Rice fluff: economist says supplies aplenty for U.S. consumers

Reports about shortages of rice in the United States probably apply only to several imported varieties, and definitely not to the domestic supply of the popular grain.

“Are we running out of rice? The answer is no,” said Dr. Mark Welch, Texas AgriLife Extension Service agricultural economist.

This week’s news that two large box retailers in the United States were limiting customer purchases of rice was shocking in a nation where food shortages are rare.

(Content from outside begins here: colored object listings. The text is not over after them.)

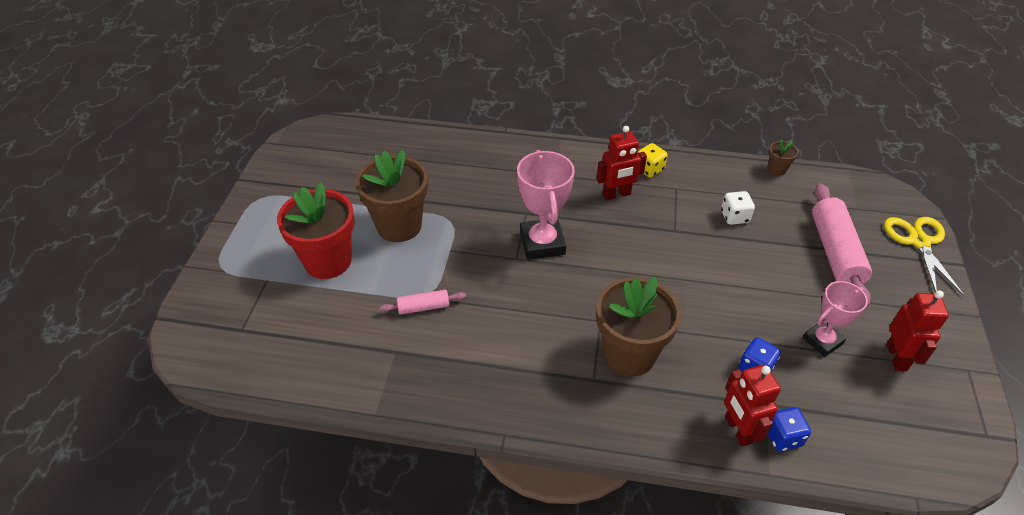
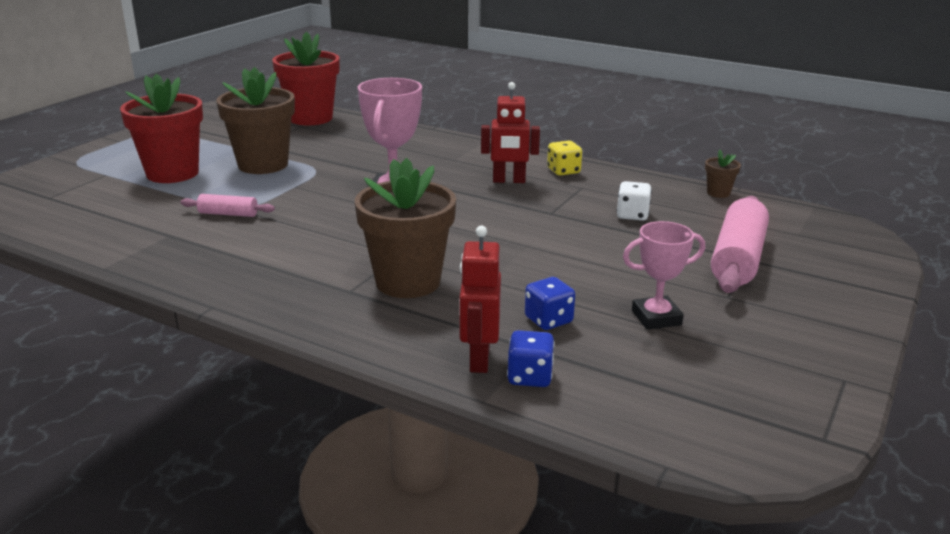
camera: 20 degrees right, 20 degrees down
yellow scissors [884,217,965,296] -> none
red robot [887,290,949,371] -> none
none -> red flower pot [272,32,340,125]

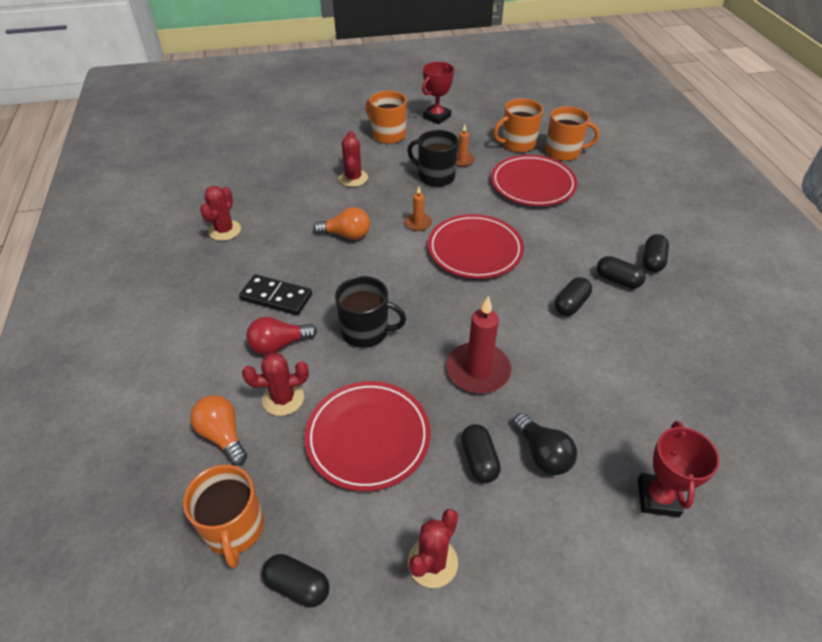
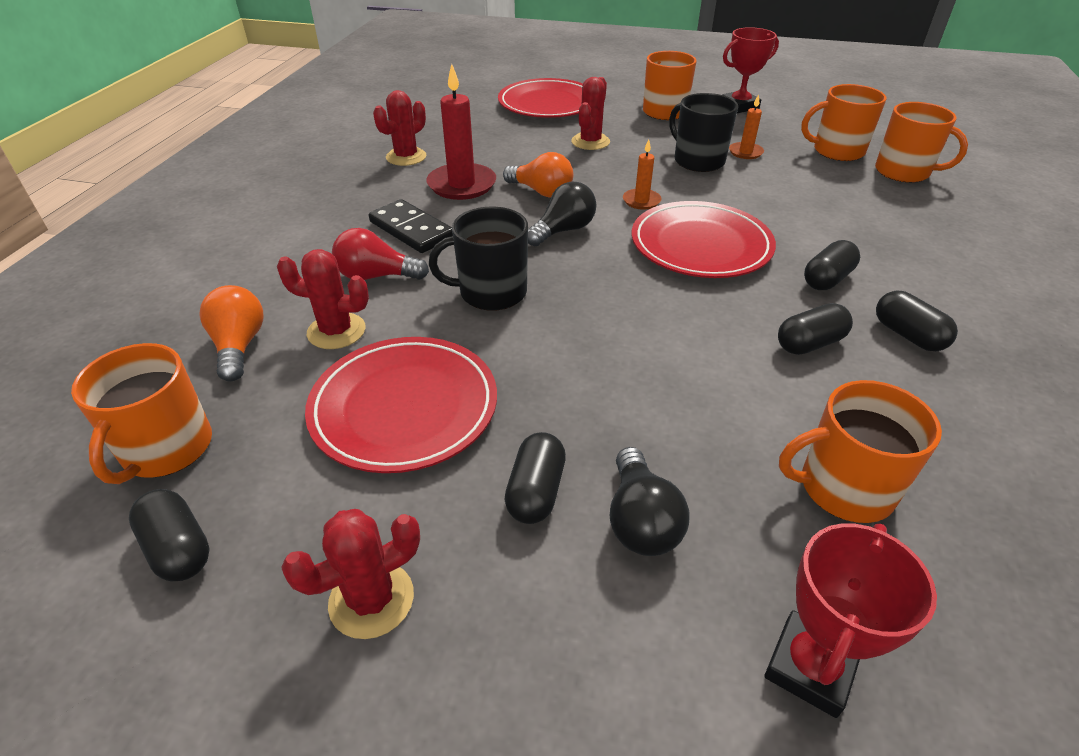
camera: 25 degrees right, 5 degrees down
black mug [335,276,406,348] -> black mug turned 135 degrees clockwise [429,207,528,311]
red candle [446,296,511,394] -> red candle moved to [426,64,496,200]
red plate [491,155,577,206] -> red plate moved to [498,78,583,118]
black capsule [643,234,669,272] -> black capsule moved to [804,240,860,290]
none -> black light bulb [528,181,596,246]
none -> orange mug [779,380,942,523]

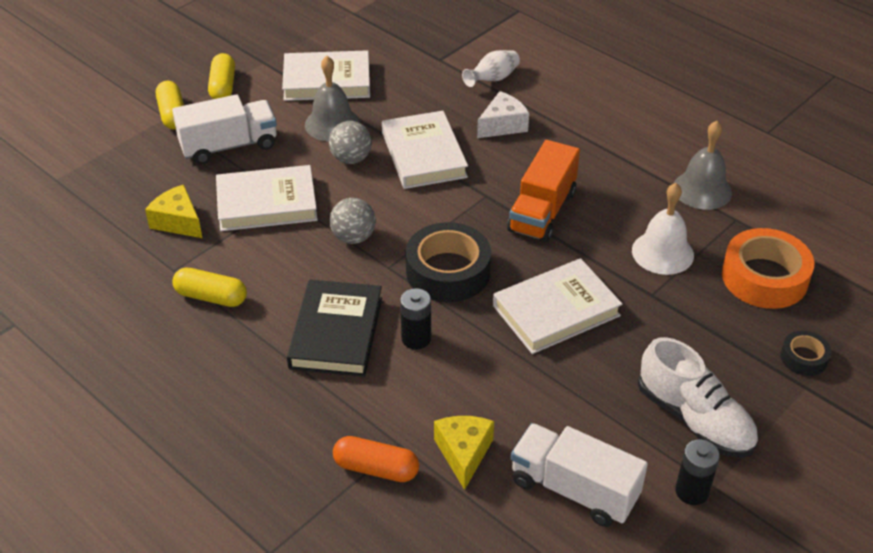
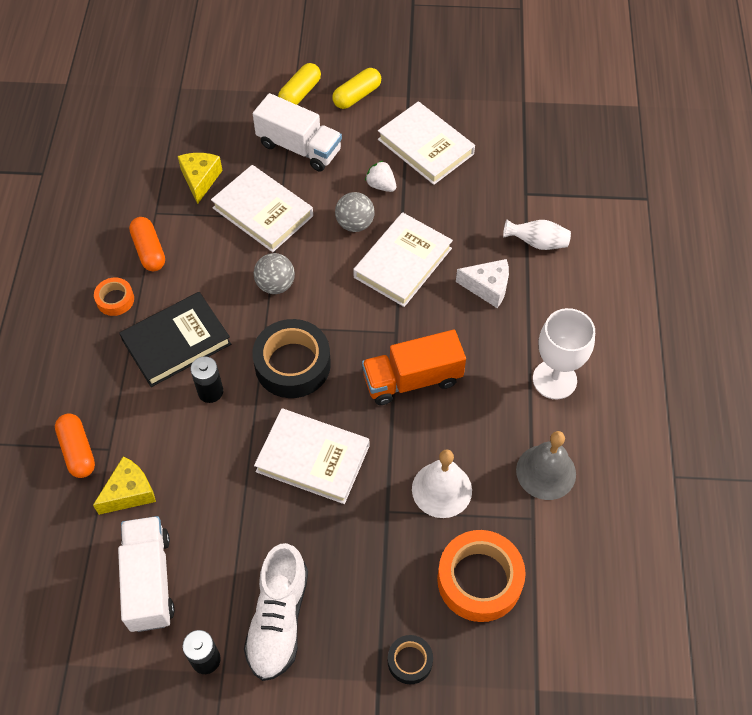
camera: 50 degrees right, 15 degrees up
yellow capsule [173,267,247,307] -> orange capsule [129,217,165,271]
grey bell [305,56,360,141] -> white strawberry [365,160,396,192]
none -> orange tape [94,278,134,316]
none -> white goblet [533,308,595,399]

Retailers Sam’s Club and Costco reportedly limited bulk sales of some varieties of rice – all of which are imported from other countries – in some stores across the nation, according to the Associated Press.

But the reason behind the limits and the facts about rice supply aren’t in sync, according to Dr. Mark Welch, Texas AgriLife Extension Service agricultural economist.

“Rice markets have been roiled by reports of trade restrictions by large rice exporting countries India, Vietnam, and Brazil and reports of rice rationing in the U.S. by major food retailers Sam’s Club and Costco,” Welch said.

Rice supplies are at relatively low levels, but the surge of panic buying and rapidly escalating prices is not supported by supply and demand fundamentals, he noted.

“Rice is an important staple in the diets of over half of the world’s population. Any price increase on persons with limited economic resources is a hardship,” Welch said. “The recent surge in prices has severe consequences for those who struggle daily for adequate nutrition.”

Welch said per capita consumption of rice has not increased in the last several years. Demand for corn and soybeans is increasing largely due to biofuels and feed use, but wheat and rice demand are basically unchanged.

Welch pointed out these facts about the rice supply:

– People in the U.S. eat about 4 pounds of rice a month. That’s a total of about 10 million hundredweights a month in the nation.

– The U.S. has about 104 million hundredweights in supply right now - a 10-month supply.

– And the new U.S. crop will be harvested beginning in September, only about five months from now, and should replenish supplies.